Mentre preso dal delirio,
non so più quel che dico e quel che faccio!
-“Mh?”-
mugugnò facendo finta di essere infastidito, mentre interiormente sperava che
quella visita non fosse esclusivamente di lavoro.
Erano
passati due mesi da quando Grell lavorava più o meno diligentemente, e usciva
ad orari normali – senza aspettarlo – per andare non si sa bene dove e con chi.
Eppur è d’uopo,
sforzati!
Dicendo
così, consegnò al moro un plico di carta, vergato con lettere sinuose ed
eleganti.
Proprio
come il possessore di quella calligrafia.
Possessore,
che adesso stava per andarsene come se nulla fosse.
Bah! Sei tu forse un
uom?
Come se
tutte le attenzioni e le emozioni verso il moro fossero scomparse.
Come se la
loro relazione, fosse divenuta un ricordo troppo sbiadito per essere preso in
considerazione.
William
si riprese dallo stato in tralice e si esibì in una smorfia di amarezza, non
biasimando di certo il rosso per quella situazione.

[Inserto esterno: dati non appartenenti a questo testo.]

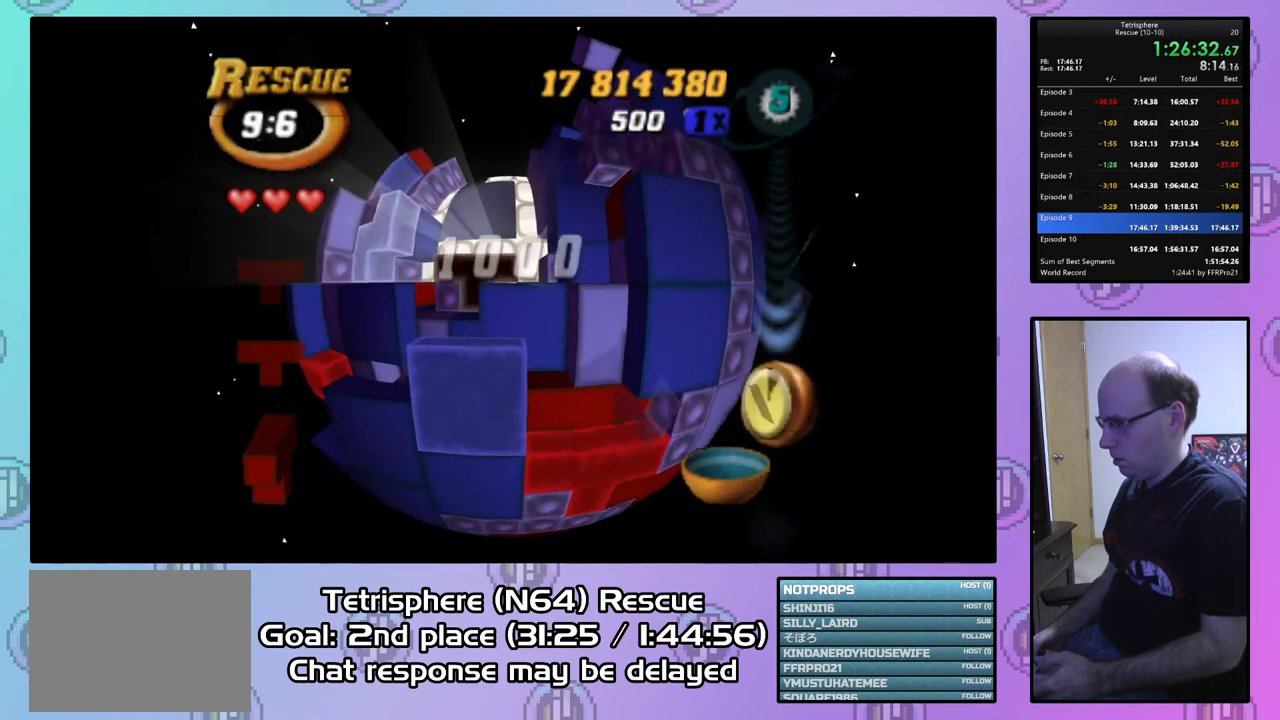
{"buttons": [], "right_stick": "center", "events": [[467, "DPAD_RIGHT", "up"], [500, "DPAD_DOWN", "up"]]}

“In fondo...” si disse. “mi aspettavo una situazione del genere.”
Non appena
fu sul punto di chiamarlo, Grell si chiuse la porta alle spalle.
E William
si era riseduto, come se quella mano protesa in avanti non fosse la propria,
ignorando del tutto il proprio desiderio di rincorrerlo e chiedergli perché.
Tu se’ Pagliaccio!
Ma da
persona orgogliosa e solitaria quale William era, rimase stoicamente seduto, a
firmare e bollare decine e decine di fogli.
*****
Grell avrebbe dato oro pur di
sentire un sussurro, appena flebile e palpabile, che gli chiedesse di rimanere.
Forse si stava solo illudendo che
l’amore nutrito in tanti anni per il moro, l’avesse finalmente raggiunto,
eppure...
la faccia infarina.
Eppure adesso – che formavano
coppia fissa – veniva trattato più glacialmente di prima.
Veniva percorso con più forza e
ignorato con più insistenza.
La gente paga, e rider vuole qua.
Ragion per cui si stava concedendo
con estrema sicurezza a Sebas-chan, pur non desiderandolo del tutto.
E se Arlecchin t’invola Colombina,
Stava lasciandosi possedere
famelicamente, mentre le proprie gambe erano aperte in qualcosa di osceno.
Ridi, Pagliaccio, e ognun applaudirà!
Mentre il gusto del sangue si
mescolava a quello del piacere e le proprie labbra – lasciate libere e in balia
di se stesse – lasciavano scappare gemiti acuti di pura estasi.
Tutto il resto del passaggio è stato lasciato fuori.